▶ Reading passage:
--------------------------------

It turns out that the fix in A fix to Jsub-mu rule is not enough. Let’s consider some examples in this post:
Expected Properties:
- For a valid split of the right type, it should be a subtype (not necessarily equivalent) of the original type
- Among all the splits of the right type, we should be able to find a split such that its merge is equivalent to the original type (otherwise reflexivity is not satisfied)
Design Space
- negative types should still be split, as the component may be compared with
Top -> ...on the LHS (the subtype then merge pattern) - When negative variables are concerned, we should retain the original type, otherwise we may lose the original type
- todo question, what negative variables? the top variable or the variable of each layer? or we need to iterate both as they are both valid?
- when should the negative variable check be done?
Example 1
mu a. Int -> (mu b. (a -> Int) & (a -> Bool) & a )
Here are some valid splits of the type:
mu a. Int -> (mu b. (a -> Int))
mu a. Int -> (mu b. (a -> Bool))
mu a. Int -> (mu b. a)
mu a. Int -> (mu b. (a -> Int))
mu a. Int -> (mu b. (a -> Bool) & a)

--------------------------------

Dataset excerpts
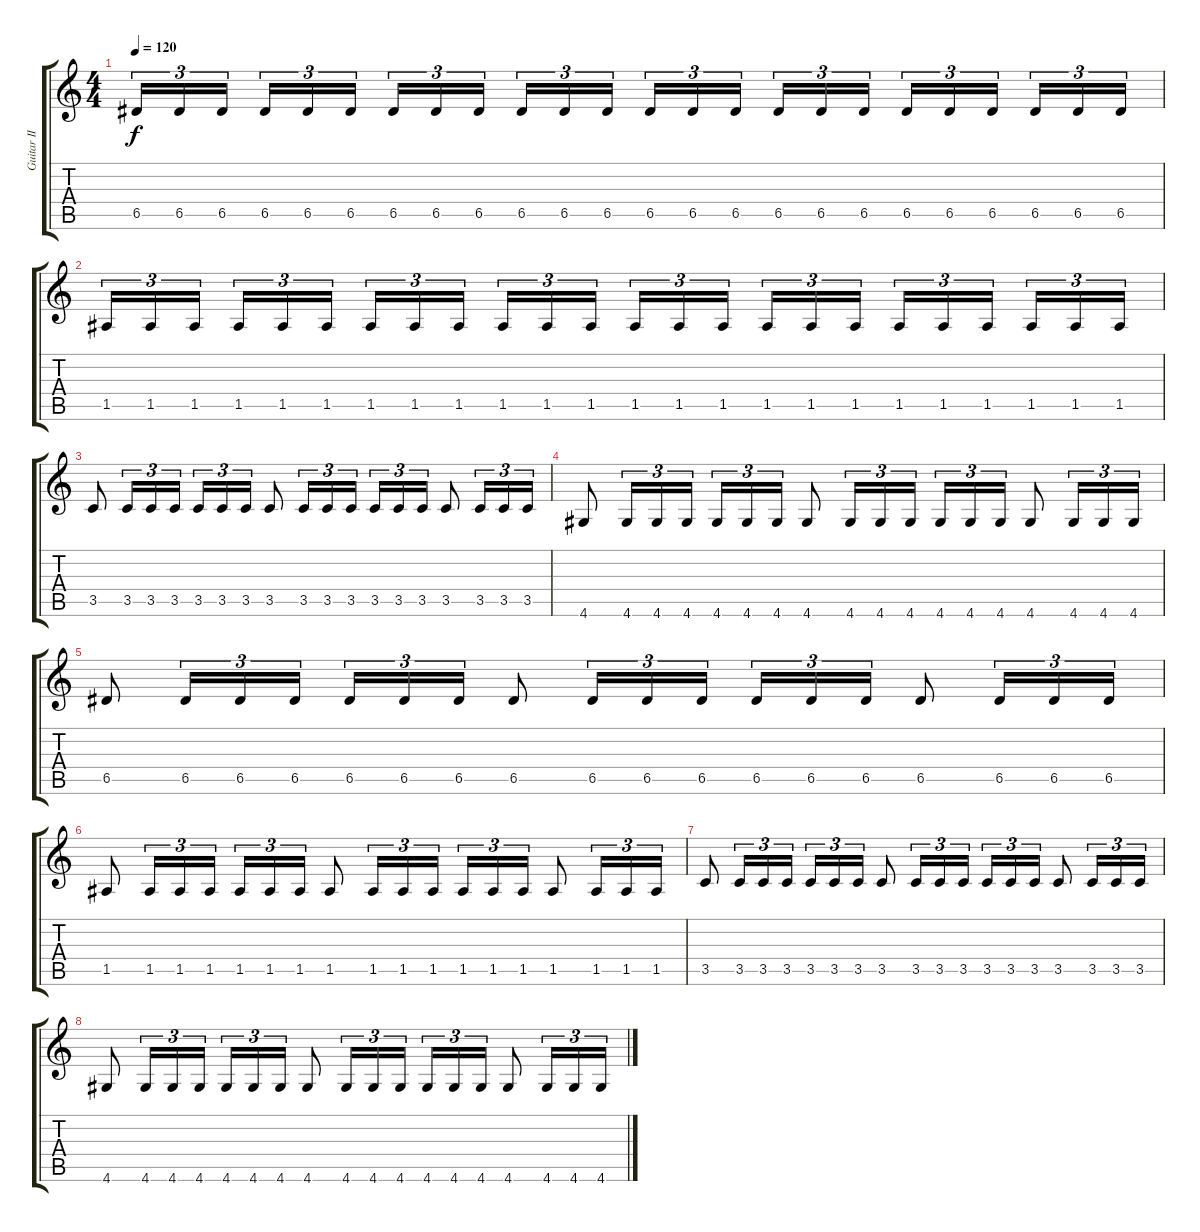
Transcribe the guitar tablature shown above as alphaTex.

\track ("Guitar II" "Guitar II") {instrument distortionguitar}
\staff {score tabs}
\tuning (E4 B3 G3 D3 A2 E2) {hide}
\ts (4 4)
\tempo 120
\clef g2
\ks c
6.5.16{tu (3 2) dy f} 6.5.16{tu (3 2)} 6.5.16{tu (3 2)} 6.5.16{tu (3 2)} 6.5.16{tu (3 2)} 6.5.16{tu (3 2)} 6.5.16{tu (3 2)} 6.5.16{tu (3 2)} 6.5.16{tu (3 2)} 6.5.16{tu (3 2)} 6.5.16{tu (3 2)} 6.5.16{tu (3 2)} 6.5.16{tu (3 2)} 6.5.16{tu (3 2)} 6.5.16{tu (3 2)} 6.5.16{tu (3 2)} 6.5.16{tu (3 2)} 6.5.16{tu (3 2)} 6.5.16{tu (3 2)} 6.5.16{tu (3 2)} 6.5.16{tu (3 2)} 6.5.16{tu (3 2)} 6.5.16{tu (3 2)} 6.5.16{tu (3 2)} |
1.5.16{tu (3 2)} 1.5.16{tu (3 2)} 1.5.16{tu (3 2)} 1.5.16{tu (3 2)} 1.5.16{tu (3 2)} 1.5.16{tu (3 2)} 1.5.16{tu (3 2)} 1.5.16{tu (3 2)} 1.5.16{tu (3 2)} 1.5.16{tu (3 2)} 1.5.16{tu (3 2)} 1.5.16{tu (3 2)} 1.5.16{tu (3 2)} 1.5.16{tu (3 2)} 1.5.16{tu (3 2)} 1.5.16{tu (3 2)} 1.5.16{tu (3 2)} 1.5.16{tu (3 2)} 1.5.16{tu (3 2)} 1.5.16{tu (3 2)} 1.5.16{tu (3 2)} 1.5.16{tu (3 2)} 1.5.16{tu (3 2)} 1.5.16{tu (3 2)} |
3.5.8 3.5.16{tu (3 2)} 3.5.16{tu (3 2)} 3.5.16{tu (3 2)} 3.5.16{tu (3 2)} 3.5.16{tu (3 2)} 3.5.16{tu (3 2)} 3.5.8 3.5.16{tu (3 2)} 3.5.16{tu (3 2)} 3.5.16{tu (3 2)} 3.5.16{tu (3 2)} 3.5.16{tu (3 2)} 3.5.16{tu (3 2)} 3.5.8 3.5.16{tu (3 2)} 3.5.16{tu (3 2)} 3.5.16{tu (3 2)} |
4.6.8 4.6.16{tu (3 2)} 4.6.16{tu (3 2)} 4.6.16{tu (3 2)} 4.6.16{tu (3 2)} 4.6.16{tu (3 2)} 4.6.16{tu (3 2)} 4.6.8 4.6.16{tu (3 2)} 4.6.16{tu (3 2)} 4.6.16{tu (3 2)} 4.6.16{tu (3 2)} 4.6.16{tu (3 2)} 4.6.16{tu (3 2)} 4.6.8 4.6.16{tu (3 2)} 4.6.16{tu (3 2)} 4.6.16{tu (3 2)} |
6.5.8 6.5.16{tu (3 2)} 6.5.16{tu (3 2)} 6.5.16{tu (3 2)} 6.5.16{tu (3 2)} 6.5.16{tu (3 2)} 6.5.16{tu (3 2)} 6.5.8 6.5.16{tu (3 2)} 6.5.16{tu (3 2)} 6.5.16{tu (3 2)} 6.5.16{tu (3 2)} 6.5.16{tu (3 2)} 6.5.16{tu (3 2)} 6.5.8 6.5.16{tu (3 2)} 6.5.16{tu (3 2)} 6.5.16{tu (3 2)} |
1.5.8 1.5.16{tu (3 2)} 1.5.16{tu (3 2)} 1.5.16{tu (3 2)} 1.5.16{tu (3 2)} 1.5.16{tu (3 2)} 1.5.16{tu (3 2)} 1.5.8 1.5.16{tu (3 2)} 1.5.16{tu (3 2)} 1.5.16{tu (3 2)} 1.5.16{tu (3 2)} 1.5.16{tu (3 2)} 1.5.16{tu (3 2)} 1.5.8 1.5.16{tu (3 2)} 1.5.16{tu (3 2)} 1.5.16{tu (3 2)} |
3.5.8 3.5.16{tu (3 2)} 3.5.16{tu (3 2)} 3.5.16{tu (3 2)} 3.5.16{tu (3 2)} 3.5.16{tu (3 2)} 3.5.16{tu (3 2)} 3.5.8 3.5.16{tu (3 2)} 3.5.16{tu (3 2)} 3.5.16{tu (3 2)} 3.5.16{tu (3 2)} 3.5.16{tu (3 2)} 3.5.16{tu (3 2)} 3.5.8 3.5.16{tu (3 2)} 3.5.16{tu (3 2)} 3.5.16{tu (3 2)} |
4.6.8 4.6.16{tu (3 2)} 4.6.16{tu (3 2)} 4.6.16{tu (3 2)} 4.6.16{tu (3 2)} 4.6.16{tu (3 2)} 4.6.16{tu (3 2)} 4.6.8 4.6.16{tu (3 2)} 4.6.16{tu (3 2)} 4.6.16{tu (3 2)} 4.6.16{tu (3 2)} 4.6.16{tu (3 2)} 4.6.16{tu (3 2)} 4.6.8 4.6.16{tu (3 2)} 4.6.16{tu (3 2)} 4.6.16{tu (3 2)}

--------------------------------

▶ What to work on: From the post on splitting recursive types, return word for word the part starting with "- when should" and going on through "(a -> Bool))".

▶ The solution:
- when should the negative variable check be done?
Example 1
mu a. Int -> (mu b. (a -> Int) & (a -> Bool) & a )
Here are some valid splits of the type:
mu a. Int -> (mu b. (a -> Int))
mu a. Int -> (mu b. (a -> Bool))